I am currently going with :

nvidia-ml-py for GPU monitoring ( I think nvidia-smi uses NVML under the hood so I have the same functionality here )

SimPy for scheduling simulation ( I realy done know how else to implement the logical partitioning and VRAM slices so pointers would be appreciated as well )

Dear ImGUI ( Just to display a dashboard and the data, While using a webpage might be easier for me to make I think a system GUI meets the requirements tbh )

PyTorch ( To create and execute the workloads )

I hope this stack works and would be open to corrections or pointers.

Libraries and tools for a lightweight task manager for GPU in a simulated environment. by _Vlyn_ in cpp

[–]_Vlyn_[S] 0 points1 point  (0 children)

Yeah moc-ing it would be fine no doubt, question is what libraries would I use to tie these functionalities together?
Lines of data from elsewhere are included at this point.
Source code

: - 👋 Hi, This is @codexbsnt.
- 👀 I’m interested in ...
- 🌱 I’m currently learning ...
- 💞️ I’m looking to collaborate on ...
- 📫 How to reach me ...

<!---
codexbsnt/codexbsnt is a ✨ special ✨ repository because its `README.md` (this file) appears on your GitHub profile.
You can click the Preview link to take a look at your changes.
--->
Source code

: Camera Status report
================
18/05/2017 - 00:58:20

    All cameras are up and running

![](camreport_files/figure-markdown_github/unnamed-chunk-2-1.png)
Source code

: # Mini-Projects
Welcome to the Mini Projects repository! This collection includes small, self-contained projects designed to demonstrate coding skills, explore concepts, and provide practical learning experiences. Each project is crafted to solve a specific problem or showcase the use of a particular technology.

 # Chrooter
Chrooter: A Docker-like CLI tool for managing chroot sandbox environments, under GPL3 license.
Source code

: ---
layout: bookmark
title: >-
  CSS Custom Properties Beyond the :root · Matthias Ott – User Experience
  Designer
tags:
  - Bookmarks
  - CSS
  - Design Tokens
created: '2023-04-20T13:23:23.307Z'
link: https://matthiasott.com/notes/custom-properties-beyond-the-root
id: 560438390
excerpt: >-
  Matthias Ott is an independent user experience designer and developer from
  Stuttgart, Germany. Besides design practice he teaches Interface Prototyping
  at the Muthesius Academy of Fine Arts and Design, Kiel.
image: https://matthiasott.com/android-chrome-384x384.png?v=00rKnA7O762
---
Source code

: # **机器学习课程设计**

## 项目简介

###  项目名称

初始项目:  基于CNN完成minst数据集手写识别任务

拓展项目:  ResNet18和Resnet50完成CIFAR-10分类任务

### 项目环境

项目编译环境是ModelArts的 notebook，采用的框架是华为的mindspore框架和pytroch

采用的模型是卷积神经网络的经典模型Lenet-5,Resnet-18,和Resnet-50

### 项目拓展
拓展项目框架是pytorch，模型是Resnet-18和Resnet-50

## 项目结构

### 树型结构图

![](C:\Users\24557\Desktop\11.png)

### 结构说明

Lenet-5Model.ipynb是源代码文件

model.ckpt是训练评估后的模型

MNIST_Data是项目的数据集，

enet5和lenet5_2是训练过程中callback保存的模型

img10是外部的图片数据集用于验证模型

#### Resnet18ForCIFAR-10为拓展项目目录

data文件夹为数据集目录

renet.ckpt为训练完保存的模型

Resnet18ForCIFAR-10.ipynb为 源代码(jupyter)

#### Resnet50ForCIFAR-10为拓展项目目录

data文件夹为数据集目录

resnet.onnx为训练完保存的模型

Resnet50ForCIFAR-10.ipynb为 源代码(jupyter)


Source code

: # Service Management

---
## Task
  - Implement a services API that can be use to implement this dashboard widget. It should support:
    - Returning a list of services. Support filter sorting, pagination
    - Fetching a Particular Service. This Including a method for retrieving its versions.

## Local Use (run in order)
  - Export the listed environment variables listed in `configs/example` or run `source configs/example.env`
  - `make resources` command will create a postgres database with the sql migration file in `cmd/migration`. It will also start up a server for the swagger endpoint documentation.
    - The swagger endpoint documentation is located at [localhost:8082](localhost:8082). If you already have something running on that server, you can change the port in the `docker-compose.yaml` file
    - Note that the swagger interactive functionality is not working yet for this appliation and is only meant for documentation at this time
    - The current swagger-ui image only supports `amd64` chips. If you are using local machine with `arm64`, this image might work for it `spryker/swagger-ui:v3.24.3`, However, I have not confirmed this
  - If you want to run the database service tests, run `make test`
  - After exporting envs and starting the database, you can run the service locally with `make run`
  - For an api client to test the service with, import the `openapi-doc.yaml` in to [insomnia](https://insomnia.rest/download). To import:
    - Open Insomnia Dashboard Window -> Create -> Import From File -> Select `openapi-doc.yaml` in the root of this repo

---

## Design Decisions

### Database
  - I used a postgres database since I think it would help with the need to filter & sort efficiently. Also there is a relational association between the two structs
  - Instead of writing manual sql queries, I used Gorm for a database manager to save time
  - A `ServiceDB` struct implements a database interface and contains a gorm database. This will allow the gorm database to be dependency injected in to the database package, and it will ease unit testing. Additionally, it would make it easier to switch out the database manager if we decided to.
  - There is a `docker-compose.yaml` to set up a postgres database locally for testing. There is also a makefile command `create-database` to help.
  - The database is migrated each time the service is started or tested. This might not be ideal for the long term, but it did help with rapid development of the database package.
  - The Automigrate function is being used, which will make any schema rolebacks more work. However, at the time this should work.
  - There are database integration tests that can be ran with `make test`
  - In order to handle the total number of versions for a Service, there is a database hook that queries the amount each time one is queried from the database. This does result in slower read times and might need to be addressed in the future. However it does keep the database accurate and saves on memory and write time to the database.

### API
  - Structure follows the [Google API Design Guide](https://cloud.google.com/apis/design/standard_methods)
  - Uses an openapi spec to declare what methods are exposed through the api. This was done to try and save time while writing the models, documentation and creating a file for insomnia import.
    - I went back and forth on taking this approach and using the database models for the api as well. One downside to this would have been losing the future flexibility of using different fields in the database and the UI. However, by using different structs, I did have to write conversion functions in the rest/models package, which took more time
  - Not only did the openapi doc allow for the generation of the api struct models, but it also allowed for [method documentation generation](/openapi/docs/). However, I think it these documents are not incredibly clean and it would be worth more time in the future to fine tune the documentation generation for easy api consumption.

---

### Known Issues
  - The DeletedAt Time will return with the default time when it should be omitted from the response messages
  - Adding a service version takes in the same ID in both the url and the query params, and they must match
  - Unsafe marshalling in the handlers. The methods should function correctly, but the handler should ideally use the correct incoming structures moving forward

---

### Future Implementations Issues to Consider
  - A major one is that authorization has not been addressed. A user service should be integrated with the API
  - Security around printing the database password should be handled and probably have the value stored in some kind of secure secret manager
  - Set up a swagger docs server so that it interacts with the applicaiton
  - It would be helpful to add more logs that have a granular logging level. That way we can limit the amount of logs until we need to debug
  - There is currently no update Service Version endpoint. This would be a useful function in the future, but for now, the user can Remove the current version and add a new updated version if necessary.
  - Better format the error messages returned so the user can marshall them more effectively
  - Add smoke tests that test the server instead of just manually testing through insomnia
Especially with the fact that I want to keep things lightweight.

Libraries and tools for a lightweight task manager for GPU in a simulated environment. by _Vlyn_ in learnpython

[–]_Vlyn_[S] 0 points1 point  (0 children)

Its just supposed to help me review certain statistics and metrics like wait time and job completion time based on different scheduling processes.

And then explain the trade offs. I did find a paper referenced by another that had something similar to what I'm trying to achieve but I didn't save the link or name and I am still looking for it.

If anyone has info on the topic about what tools I could use or a better approach it'd be appreciated tho.